Радуга в аду | страница 24
«Все-таки, как он на Арсения похож», — всякий раз, к месту и не к месту, восхищалась тетя Аня, — ну, вылитый Сенечка». И дядя Глеб находил сходство Вадима со своим племянником. Они и познакомились с Вадимом, обознавшись. Да и Сенечка их жил с родителями в Москве. Это сходство и смущало Вадима больше всего. Впрочем, он старался не вдаваться особенно во все это. Ему нравилось бывать в этой семье; хоть порой и все эти разговоры об Испании, работе и президенте и наводили на него тоску. Разве его мама не работает? Разве она бастует? Но никогда не бывать им в Испании, и в Болгарии не бывать. А почему? Но не хотел он об этом думать. Ему нравилось бывать в этой семье. Никто здесь не считал, сколько он съел печений или пельменей, никто не раздражался, что он не помыл за собой тарелку, что ломал хлеб руками. Здесь все как-то было по-другому. Вадим не любил ходить в гости к своим родственникам, особенно теперь; раньше, когда был маленьким, как-то не замечал всего этого… теперь же… Все эти тетушки и дядьки, с которыми он был в родстве, все эти очень близкие и почти близкие… словом, не любил он… да и его не любили. А за что его было любить? Приходил, и обязательно чаем его угощай, а сам приходит, хоть бы конфету с собой принес. И, главное, никакого понимания, просто вот берет все и ест. «Ты прям, как еврей, — замечал ему дядька, — посуду кто за тобой мыть будет? У нас прислуги нет. И, кстати, ты здесь не один».
«Извините», — Вадим положил на место печенье.

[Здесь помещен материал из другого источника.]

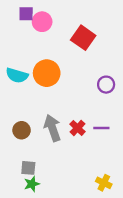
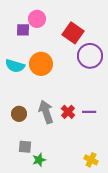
purple square: (26, 14) -> (23, 30), moved
purple circle: (106, 85) -> (90, 56), moved, size x1.6
green star: (32, 184) -> (39, 160), moved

«Да теперь, что уж там, теперь бери, раз взял, — отчитывал дядька, — теперь уж облапал его, теперь уж ешь. Да ешь уж, чего там. Мне жалко, что ли. Мы люди простые, мы люди русские, мы не какие-нибудь там евреи, — дядька, если надо было сравнить кого-нибудь с кем-нибудь ему неприятным, всегда этого ему неприятного, сравнивал с евреями. — Я своим трудом, своими руками на хлеб зарабатываю. И ты не смотри на меня так, мне печенья не жалко, я вон, хочешь, сейчас все это печенье — за окно, мне что, жалко? Мне не жалко. Я его за свои, кровные, купил. Ты понимать должен. Вот тебе сколько лет? Девятнадцать? Правильно ведь, девятнадцать, — подтверждал он. — Я в твои девятнадцать в армии служил, на границе. Не то, что вы — дезертиры, лишь бы откосить. Дедовщины они бояться. Дедовщину евреи придумали, чтобы вы в армию боялись идти, и чтобы нас поскорее американцы захватили. А то все нежные стали. Служить не хотят, работать не хотят. Лишь бы жрать, да в автоматы игровые мамины деньги просаживать, или в компьютер до опупения… вот и все вы в этом. Вот ты пришел в гости — к родной тетушке, а хотя бы апельсин какой принес. И вот сейчас — поел, а посуду кто, я, что ли, за тобой мыть должен? Я с армии вернулся, я на заводе сразу работал. И у меня и в голове не возникало к кому-нибудь в гости без бутылки прийти. Ну, с тебя никто бутылку и не требует, но хоть что-нибудь, хоть апельсин. И тетушке твоей приятно было бы. А то… — дядька в сердцах отмахнулся. — Смотришь, вот, сычом. Ешь уж. Знаю, что голодный. Сколько мать там твоя на заводе этом зарабатывает… и вас двоих кормит, знаю я все, — поучал дядька. — Работать надо и экономить, а то привыкли, как евреи, на шее на нашей, на народной. Вот был бы я президентом, я бы этих евреев всех бы… — дядька рубанул рукой, — всех бы, — повторил он. — И все бы тогда зажили. Все бы зажили. Я бы тогда сыну своему квартиру бы купил, машину бы купил. На Канары бы съездил. Э-эх, — вздыхал он, — что, собрался уже? — глянул он на поднявшегося из-за стола племянника. — Печенье-то забери», — напомнил.